Sudah 10 hari sejak Mohammad dan temannya Masumbillah berbuka di Masjid Jami Assuhaimah. Menurut mereka, masjid ini tak hanya besar dan sangat dermawan pada orang asing, tetapi memiliki manajemen yang sangat baik dalam menangani jamaahnya.
Mohammad agaknya benar ketika menyebut masjid ini punya manajemen yang tertata. Tak hanya rapi, sistem pembagian hidangan berbuka puasa di masjid ini juga jauh dari kesan ricuh walaupun jumlah jamaah yang datang berbuka cukup banyak.
Mirip dengan berbuka puasa ala Mekah dan Madinah, masyarakat yang ingin berbuka bersama tinggal duduk bersila di depan piring-piring yang sudah ditata di atas tikar plastik memanjang.

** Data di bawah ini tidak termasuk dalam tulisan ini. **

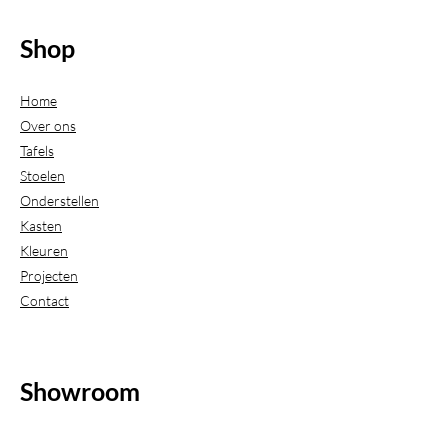
Shop
Home
Over ons
Tafels
Stoelen
Onderstellen
Kasten
Kleuren
Projecten
Contact
Showroom
(Uitsluitend geopend op afspraak)
Beijerdstraat 20-22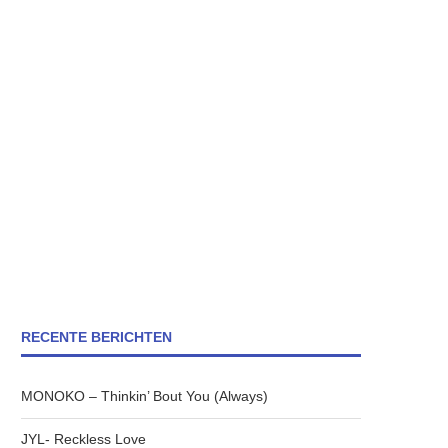
RECENTE BERICHTEN
MONOKO – Thinkin’ Bout You (Always)
JYL- Reckless Love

Makanan-makanan itu datang dari masyarakat sekitar yang ingin menyumbang. Tak peduli berapa pun jumlahnya, pengurus akan membaginya rata dalam piring-piring.
"Kalau di daerah sini kebanyakan sistemnya lebih kebersamaan ya. Jadi tidak ada rebutan makanan karena masyarakat yang ingin memberikan tajil selalu berikan dulu ke pengurus masjid. Kemudian nanti kami tata seperti itu. Yang mau ikut berbuka, silakan ikut duduk," kata Fence sambil mempersilakan saya ikut berbuka.
Sore itu sekitar 70 orang yang berbuka di masjid kebanyakan menikmati aneka gorengan, lontong hingga donat. Es buah, air putih dan teh botol menjadi pelepas dahaga.
Hidangan yang sangat disyukuri oleh Muhammad dan imigran muslim lainya di masjid tersebut. "Masjid ini tetap yang terbaik dibandingkan masjid-masjid di sekitar sini," kata Mohammad.